Part 1: Synthesis of Primary Evidence

Summary of the studies

The search identified 4,838 records after the removal of duplicates; 248 full-text articles were assessed for eligibility, most excluded on the basis of the outcome reported (i.e., vegetables intake not quantified and reported in isolation), leaving 15 studies that met all the inclusion criteria (Appendix 4, available online). Three studies were rated as strong quality, 5 were rated as moderate, and 7 were rated as weak quality. Five studies were deemed effective at increasing children's vegetable intake, 7 were deemed ineffective, and 3 had mixed findings (Appendix 5, available online).

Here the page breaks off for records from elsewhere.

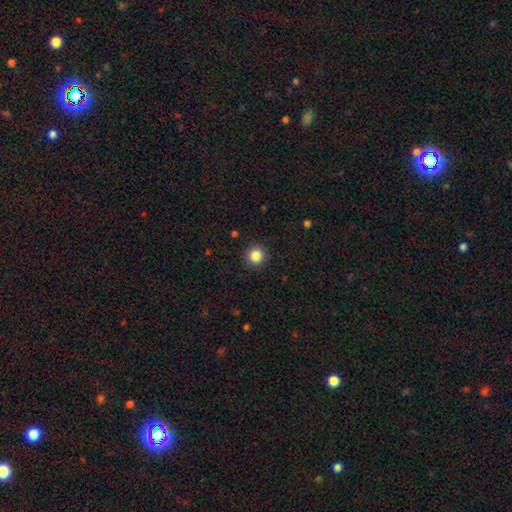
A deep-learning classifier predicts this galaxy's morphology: This is clearly a smooth galaxy (86%). How rounded: clearly round (95%). Merging: clearly none (91%).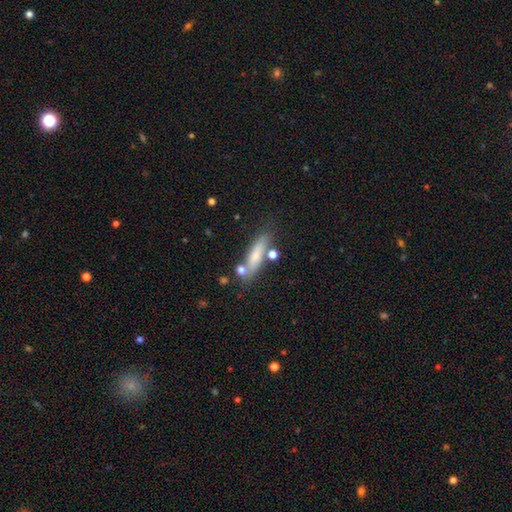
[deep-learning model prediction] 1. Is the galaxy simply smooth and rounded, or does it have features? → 66% smooth, 25% featured or disk, 9% star or artifact.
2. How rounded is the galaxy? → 70% cigar-shaped, 27% in between, 3% round.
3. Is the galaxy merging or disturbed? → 68% none, 16% minor disturbance, 11% merger, 5% major disturbance.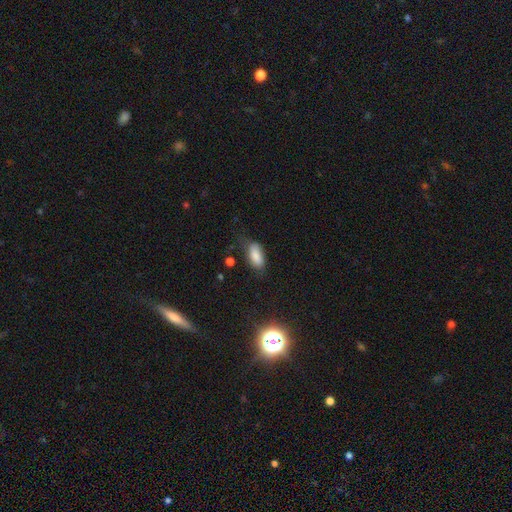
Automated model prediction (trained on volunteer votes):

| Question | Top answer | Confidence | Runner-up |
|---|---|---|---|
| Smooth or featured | smooth | 83% | star or artifact (9%) |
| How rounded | in between | 89% | cigar-shaped (8%) |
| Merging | none | 57% | minor disturbance (30%) |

The most common regions where studies were conducted were the U.S. (5 of 15 studies, 33%) and Europe (4 of 15 studies, 27%). Two studies were conducted in Australia (13%). Almost three quarters of the studies (11of 15 studies, 73%) were RCTs, 3 (20%) were quasiexperimental, and 1 (7%) was a cohort study. The length of the studies ranged from 3 to 18 months, with active intervention delivery ranging from 1 day to 6 months. Ten studies were community based, and 5 were school-based interventions. Most interventions targeted parents and children together (n=6); an additional 2 included teachers as well. Only 1 intervention focused specifically on vegetables; most focused on fruit and vegetables or healthy lifestyles generally (Appendix 5, available online).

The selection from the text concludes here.